Nicola Sturgeon, said it was "unacceptable" other parties would be "cut out" of the televised debate.
She also criticised the Liberal Democrats for taking similar action, but only on behalf of Jo Swinson, and as a result the SNP wants its action for all leaders to be able to participate to be heard in court on Monday "in parallel" with the Liberal Democrats' case.
The party has also launched a crowdfunder to pay for the costs of the legal challenge,
Ms Sturgeon said: "We are asking that this legal challenge be heard on Monday in parallel with that taken by the Liberal Democrats - but unlike their self-centred approach, we will be arguing not just for the SNP but for other parties to have a place in this debate as well, just as was the case in the ITV leaders’ debate of 2015.
"The era of two-party dominance of UK elections is fading fast, and it is incumbent on broadcasters to recognise that and to act accordingly."
As it stands, the ITV programme would be a head-to-head between the Conservative and Labour leaders on November 19.
But Ms Sturgeon said: "This election may be the most important of our lifetimes. It is quite simply unacceptable for the SNP and other parties to be cut out of proposed leaders' debates by broadcasters. This is fundamentally unfair and it fails to recognise that the UK is no longer a two party state.
“And in Scotland, this would not be a debate between the two leading parties - instead it would ignore the country’s largest party, which according to the latest polls is also on track to win the third largest number of seats UK wide. By contrast, the latest polls show Labour in fourth place in Scotland."
When ITV announced the debate, it said it would hold a live interview-based programme alongside the leaders' head-to-head to allow other parties to comment, as well as another multi-party debate ahead of the 12 December poll.
But Ms Sturgeon said this was not adequate. “Crucially by the time the second debate with all party representation takes place, many voters will already have cast their postal ballots, meaning this debate gives Labour and the Tories an inbuilt and unfair advantage.
"The SNP is the third party in terms of Commons representation in the last Parliament, we are the governing party of Scotland and we are one of the biggest political parties in the whole of the UK in terms of membership.
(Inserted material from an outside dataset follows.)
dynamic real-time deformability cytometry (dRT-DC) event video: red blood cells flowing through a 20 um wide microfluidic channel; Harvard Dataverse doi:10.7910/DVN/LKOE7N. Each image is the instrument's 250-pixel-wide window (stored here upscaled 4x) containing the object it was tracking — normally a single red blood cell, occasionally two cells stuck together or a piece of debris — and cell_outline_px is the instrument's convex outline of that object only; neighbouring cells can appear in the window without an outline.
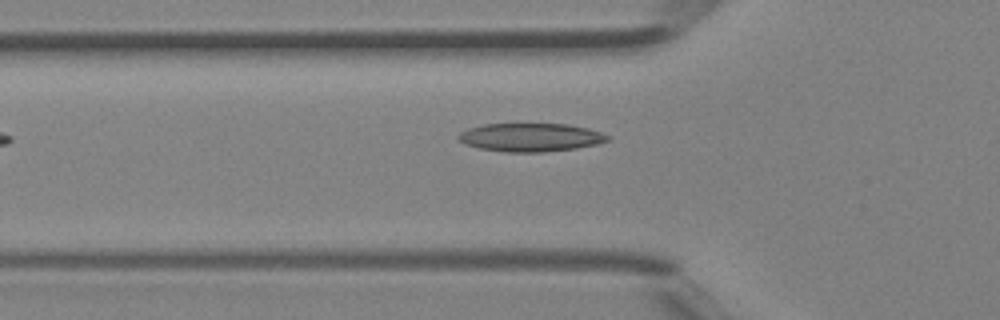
{"species": "Egyptian fruit bat (a non-hibernating species)", "species_latin": "Rousettus aegyptiacus", "temperature_condition": "room temperature", "stored_images_in_passage": 4, "camera_frame_rate_fps": 3000, "um_per_image_px": 0.085, "animal": {"sex": "female"}, "frame": {"image": 1, "passage_image": 4, "time_ms": 1.0, "image_size_px": [1000, 320], "cell_outline_px": [[612, 140], [596, 144], [576, 148], [544, 152], [504, 152], [480, 148], [464, 144], [456, 140], [456, 136], [460, 132], [468, 128], [484, 124], [568, 124], [588, 128], [612, 136]], "centroid_in_image_um": [45.09, 11.67], "position_along_channel_um": 80.7, "area_um2": 24.91}}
“It is also entirely possible that we will hold the balance of power in the House of Commons after this election - making it all the more important that our perspective is heard and indeed scrutinised.
"To exclude the SNP would be a fundamental breach of broadcasters' obligations to fully and properly represent and reflect the views of the whole UK."
And she launched a crowdfunder to pay for the action. “For those who ensure that the SNP’s voice is heard and tackle this fundamental unfairness – we will be launching a fundraiser to support the costs of taking this case and securing fair representation."
The SNP, which boasts the largest membership of any party, reported a surplus of £1,119,353 last year.